===== EXERCISE DATA =====

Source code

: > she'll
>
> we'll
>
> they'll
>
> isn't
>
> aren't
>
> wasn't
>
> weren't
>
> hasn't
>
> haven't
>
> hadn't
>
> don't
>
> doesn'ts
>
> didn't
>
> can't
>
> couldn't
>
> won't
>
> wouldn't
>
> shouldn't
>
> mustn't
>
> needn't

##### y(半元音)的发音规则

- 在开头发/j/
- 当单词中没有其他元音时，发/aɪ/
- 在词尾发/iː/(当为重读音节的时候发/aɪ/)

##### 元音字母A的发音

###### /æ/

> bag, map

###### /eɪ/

=====

- TASK OBJECTIVE
Repeat every record exactly, so that nothing is lost or altered.

- EXERCISE RESPONSE
Source code

: > she'll
>
> we'll
>
> they'll
>
> isn't
>
> aren't
>
> wasn't
>
> weren't
>
> hasn't
>
> haven't
>
> hadn't
>
> don't
>
> doesn'ts
>
> didn't
>
> can't
>
> couldn't
>
> won't
>
> wouldn't
>
> shouldn't
>
> mustn't
>
> needn't

##### y(半元音)的发音规则

- 在开头发/j/
- 当单词中没有其他元音时，发/aɪ/
- 在词尾发/iː/(当为重读音节的时候发/aɪ/)

##### 元音字母A的发音

###### /æ/

> bag, map

###### /eɪ/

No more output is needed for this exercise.